• **What you are asked to do**:
Arrange every line from all the records as a Markdown table with the columns "Row" and "Entry", numbering each row and leaving out blank lines.

• **Excerpted data**:

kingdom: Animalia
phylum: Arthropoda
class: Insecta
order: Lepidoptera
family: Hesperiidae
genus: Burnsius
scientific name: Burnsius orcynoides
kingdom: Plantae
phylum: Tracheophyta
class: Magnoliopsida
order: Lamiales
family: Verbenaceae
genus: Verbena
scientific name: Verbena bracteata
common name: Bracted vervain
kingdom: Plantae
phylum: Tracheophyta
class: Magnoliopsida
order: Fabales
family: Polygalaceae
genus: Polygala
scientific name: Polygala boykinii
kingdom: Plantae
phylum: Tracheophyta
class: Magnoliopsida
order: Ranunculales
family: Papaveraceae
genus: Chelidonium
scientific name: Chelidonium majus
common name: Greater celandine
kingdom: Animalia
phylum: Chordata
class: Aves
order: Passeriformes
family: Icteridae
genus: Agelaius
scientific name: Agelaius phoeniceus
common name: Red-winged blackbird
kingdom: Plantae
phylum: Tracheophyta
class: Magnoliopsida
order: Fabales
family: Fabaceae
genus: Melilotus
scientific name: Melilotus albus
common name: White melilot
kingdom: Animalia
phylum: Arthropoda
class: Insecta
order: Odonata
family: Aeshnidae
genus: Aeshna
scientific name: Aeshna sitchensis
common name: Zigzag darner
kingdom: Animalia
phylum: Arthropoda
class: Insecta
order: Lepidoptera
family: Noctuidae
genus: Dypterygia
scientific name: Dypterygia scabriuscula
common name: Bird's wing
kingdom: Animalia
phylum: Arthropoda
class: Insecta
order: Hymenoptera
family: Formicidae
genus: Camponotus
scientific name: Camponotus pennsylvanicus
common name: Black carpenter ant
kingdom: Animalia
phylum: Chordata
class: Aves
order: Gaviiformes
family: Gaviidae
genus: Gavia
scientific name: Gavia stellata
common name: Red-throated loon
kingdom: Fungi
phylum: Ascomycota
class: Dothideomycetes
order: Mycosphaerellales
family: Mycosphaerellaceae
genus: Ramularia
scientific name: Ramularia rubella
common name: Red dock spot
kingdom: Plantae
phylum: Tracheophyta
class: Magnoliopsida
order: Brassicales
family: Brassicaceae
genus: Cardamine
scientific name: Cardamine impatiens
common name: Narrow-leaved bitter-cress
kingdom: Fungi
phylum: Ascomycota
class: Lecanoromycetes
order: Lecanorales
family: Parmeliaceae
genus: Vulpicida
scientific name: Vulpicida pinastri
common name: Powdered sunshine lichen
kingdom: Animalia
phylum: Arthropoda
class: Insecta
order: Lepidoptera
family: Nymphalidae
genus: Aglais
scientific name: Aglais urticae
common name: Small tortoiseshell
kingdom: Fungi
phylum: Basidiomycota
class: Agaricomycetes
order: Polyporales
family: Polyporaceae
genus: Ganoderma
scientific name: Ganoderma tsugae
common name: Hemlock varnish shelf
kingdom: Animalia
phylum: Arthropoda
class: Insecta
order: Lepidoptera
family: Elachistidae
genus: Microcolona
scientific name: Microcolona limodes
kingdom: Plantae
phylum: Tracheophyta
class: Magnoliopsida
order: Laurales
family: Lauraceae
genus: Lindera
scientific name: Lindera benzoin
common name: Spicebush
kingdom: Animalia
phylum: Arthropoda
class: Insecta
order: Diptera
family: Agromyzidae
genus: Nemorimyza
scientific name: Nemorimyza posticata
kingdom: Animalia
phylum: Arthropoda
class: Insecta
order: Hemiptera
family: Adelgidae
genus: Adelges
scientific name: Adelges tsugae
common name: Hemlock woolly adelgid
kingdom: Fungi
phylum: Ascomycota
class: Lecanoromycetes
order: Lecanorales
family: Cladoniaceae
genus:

• **Correct answer**:
| Row | Entry |
|---|---|
| 1 | kingdom: Animalia |
| 2 | phylum: Arthropoda |
| 3 | class: Insecta |
| 4 | order: Lepidoptera |
| 5 | family: Hesperiidae |
| 6 | genus: Burnsius |
| 7 | scientific name: Burnsius orcynoides |
| 8 | kingdom: Plantae |
| 9 | phylum: Tracheophyta |
| 10 | class: Magnoliopsida |
| 11 | order: Lamiales |
| 12 | family: Verbenaceae |
| 13 | genus: Verbena |
| 14 | scientific name: Verbena bracteata |
| 15 | common name: Bracted vervain |
| 16 | kingdom: Plantae |
| 17 | phylum: Tracheophyta |
| 18 | class: Magnoliopsida |
| 19 | order: Fabales |
| 20 | family: Polygalaceae |
| 21 | genus: Polygala |
| 22 | scientific name: Polygala boykinii |
| 23 | kingdom: Plantae |
| 24 | phylum: Tracheophyta |
| 25 | class: Magnoliopsida |
| 26 | order: Ranunculales |
| 27 | family: Papaveraceae |
| 28 | genus: Chelidonium |
| 29 | scientific name: Chelidonium majus |
| 30 | common name: Greater celandine |
| 31 | kingdom: Animalia |
| 32 | phylum: Chordata |
| 33 | class: Aves |
| 34 | order: Passeriformes |
| 35 | family: Icteridae |
| 36 | genus: Agelaius |
| 37 | scientific name: Agelaius phoeniceus |
| 38 | common name: Red-winged blackbird |
| 39 | kingdom: Plantae |
| 40 | phylum: Tracheophyta |
| 41 | class: Magnoliopsida |
| 42 | order: Fabales |
| 43 | family: Fabaceae |
| 44 | genus: Melilotus |
| 45 | scientific name: Melilotus albus |
| 46 | common name: White melilot |
| 47 | kingdom: Animalia |
| 48 | phylum: Arthropoda |
| 49 | class: Insecta |
| 50 | order: Odonata |
| 51 | family: Aeshnidae |
| 52 | genus: Aeshna |
| 53 | scientific name: Aeshna sitchensis |
| 54 | common name: Zigzag darner |
| 55 | kingdom: Animalia |
| 56 | phylum: Arthropoda |
| 57 | class: Insecta |
| 58 | order: Lepidoptera |
| 59 | family: Noctuidae |
| 60 | genus: Dypterygia |
| 61 | scientific name: Dypterygia scabriuscula |
| 62 | common name: Bird's wing |
| 63 | kingdom: Animalia |
| 64 | phylum: Arthropoda |
| 65 | class: Insecta |
| 66 | order: Hymenoptera |
| 67 | family: Formicidae |
| 68 | genus: Camponotus |
| 69 | scientific name: Camponotus pennsylvanicus |
| 70 | common name: Black carpenter ant |
| 71 | kingdom: Animalia |
| 72 | phylum: Chordata |
| 73 | class: Aves |
| 74 | order: Gaviiformes |
| 75 | family: Gaviidae |
| 76 | genus: Gavia |
| 77 | scientific name: Gavia stellata |
| 78 | common name: Red-throated loon |
| 79 | kingdom: Fungi |
| 80 | phylum: Ascomycota |
| 81 | class: Dothideomycetes |
| 82 | order: Mycosphaerellales |
| 83 | family: Mycosphaerellaceae |
| 84 | genus: Ramularia |
| 85 | scientific name: Ramularia rubella |
| 86 | common name: Red dock spot |
| 87 | kingdom: Plantae |
| 88 | phylum: Tracheophyta |
| 89 | class: Magnoliopsida |
| 90 | order: Brassicales |
| 91 | family: Brassicaceae |
| 92 | genus: Cardamine |
| 93 | scientific name: Cardamine impatiens |
| 94 | common name: Narrow-leaved bitter-cress |
| 95 | kingdom: Fungi |
| 96 | phylum: Ascomycota |
| 97 | class: Lecanoromycetes |
| 98 | order: Lecanorales |
| 99 | family: Parmeliaceae |
| 100 | genus: Vulpicida |
| 101 | scientific name: Vulpicida pinastri |
| 102 | common name: Powdered sunshine lichen |
| 103 | kingdom: Animalia |
| 104 | phylum: Arthropoda |
| 105 | class: Insecta |
| 106 | order: Lepidoptera |
| 107 | family: Nymphalidae |
| 108 | genus: Aglais |
| 109 | scientific name: Aglais urticae |
| 110 | common name: Small tortoiseshell |
| 111 | kingdom: Fungi |
| 112 | phylum: Basidiomycota |
| 113 | class: Agaricomycetes |
| 114 | order: Polyporales |
| 115 | family: Polyporaceae |
| 116 | genus: Ganoderma |
| 117 | scientific name: Ganoderma tsugae |
| 118 | common name: Hemlock varnish shelf |
| 119 | kingdom: Animalia |
| 120 | phylum: Arthropoda |
| 121 | class: Insecta |
| 122 | order: Lepidoptera |
| 123 | family: Elachistidae |
| 124 | genus: Microcolona |
| 125 | scientific name: Microcolona limodes |
| 126 | kingdom: Plantae |
| 127 | phylum: Tracheophyta |
| 128 | class: Magnoliopsida |
| 129 | order: Laurales |
| 130 | family: Lauraceae |
| 131 | genus: Lindera |
| 132 | scientific name: Lindera benzoin |
| 133 | common name: Spicebush |
| 134 | kingdom: Animalia |
| 135 | phylum: Arthropoda |
| 136 | class: Insecta |
| 137 | order: Diptera |
| 138 | family: Agromyzidae |
| 139 | genus: Nemorimyza |
| 140 | scientific name: Nemorimyza posticata |
| 141 | kingdom: Animalia |
| 142 | phylum: Arthropoda |
| 143 | class: Insecta |
| 144 | order: Hemiptera |
| 145 | family: Adelgidae |
| 146 | genus: Adelges |
| 147 | scientific name: Adelges tsugae |
| 148 | common name: Hemlock woolly adelgid |
| 149 | kingdom: Fungi |
| 150 | phylum: Ascomycota |
| 151 | class: Lecanoromycetes |
| 152 | order: Lecanorales |
| 153 | family: Cladoniaceae |
| 154 | genus: |